Material provided
┌──

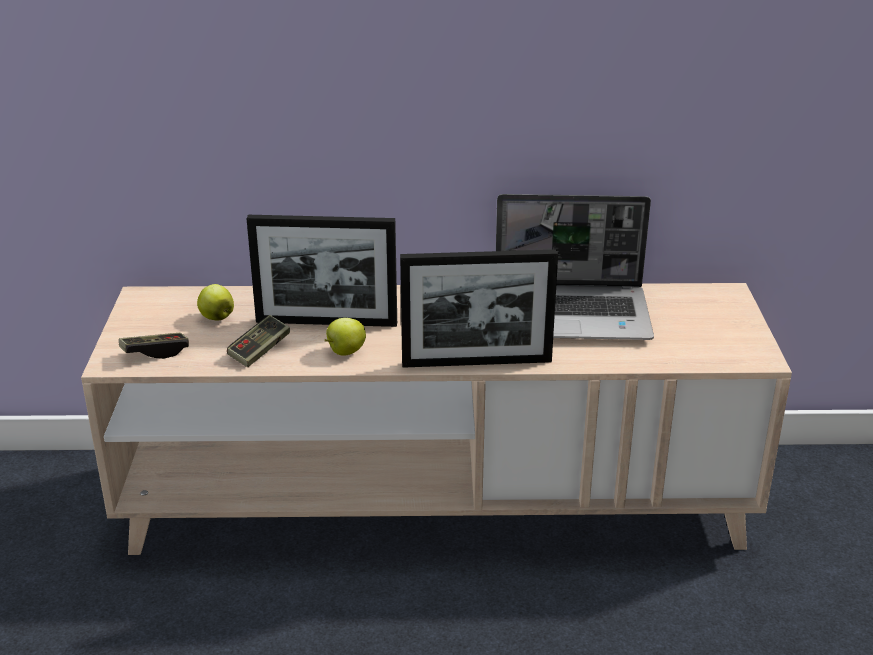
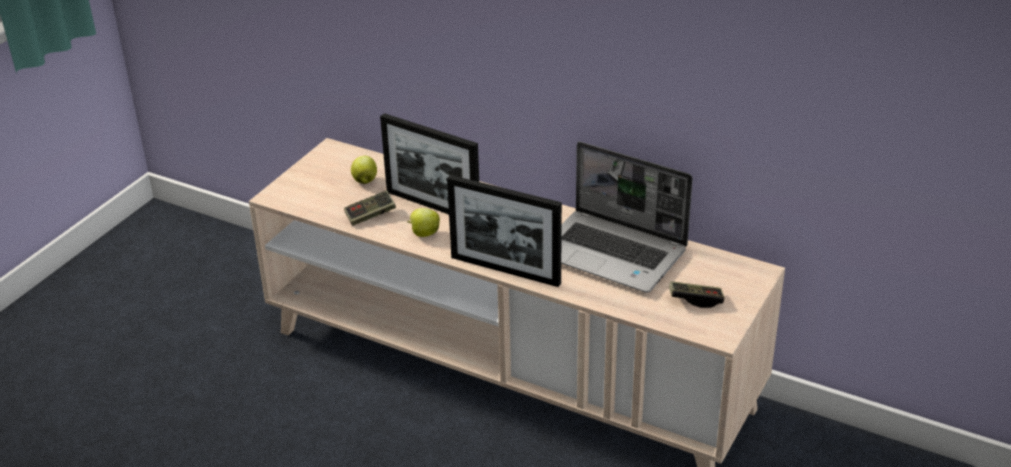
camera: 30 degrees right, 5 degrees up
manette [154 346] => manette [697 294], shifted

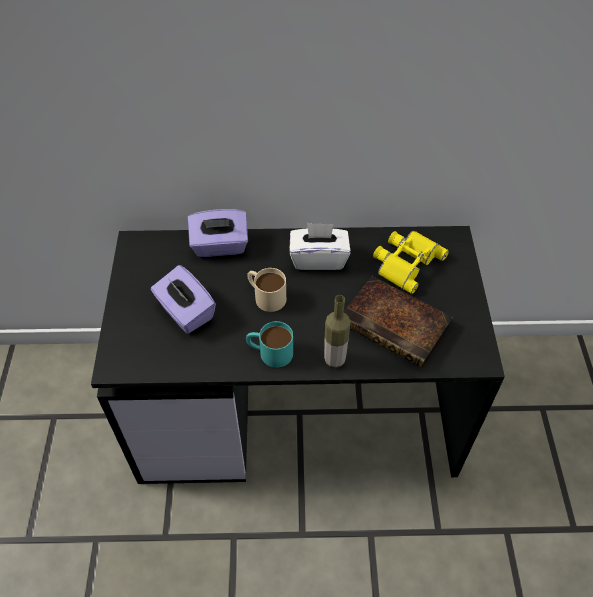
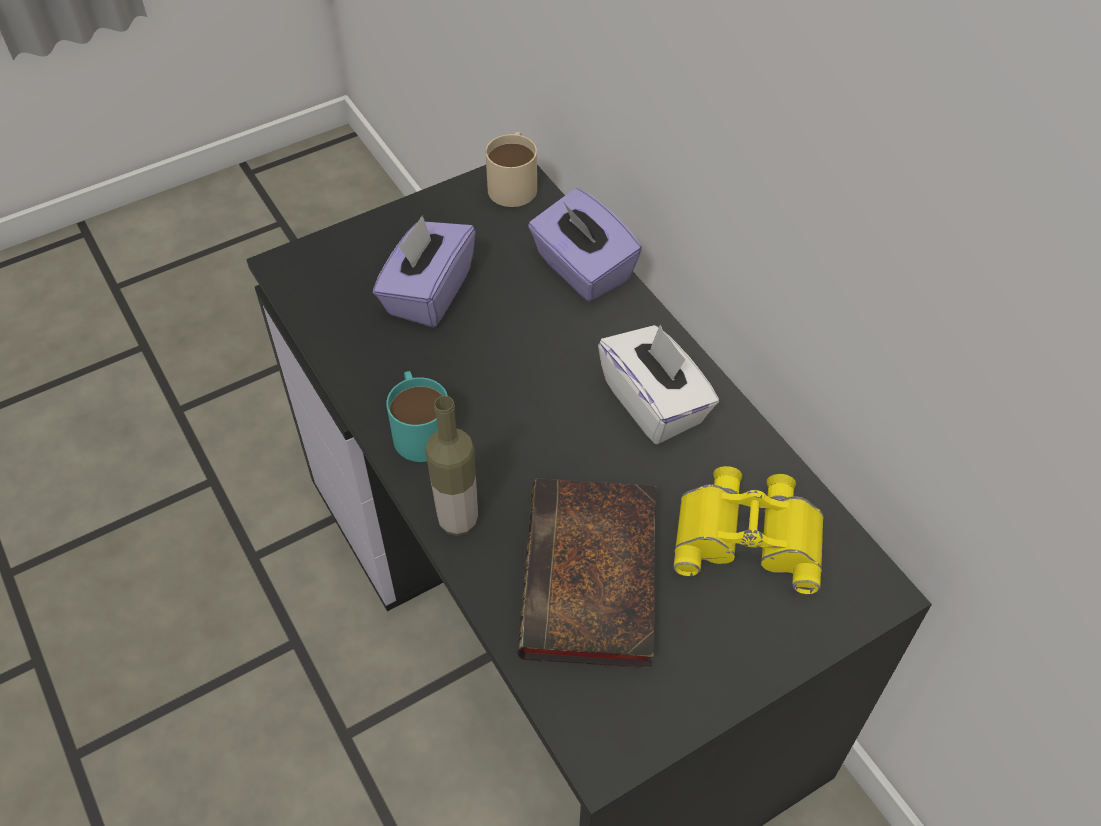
camera: 60 degrees right, 0 degrees up
mug/beige [266 290] => mug/beige [511 169], shifted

└──

Exercise description
Repeat the listing above in full, exactly, and omit its pictures.

Exercise result
camera: 30 degrees right, 5 degrees up
manette [154 346] => manette [697 294], shifted

camera: 60 degrees right, 0 degrees up
mug/beige [266 290] => mug/beige [511 169], shifted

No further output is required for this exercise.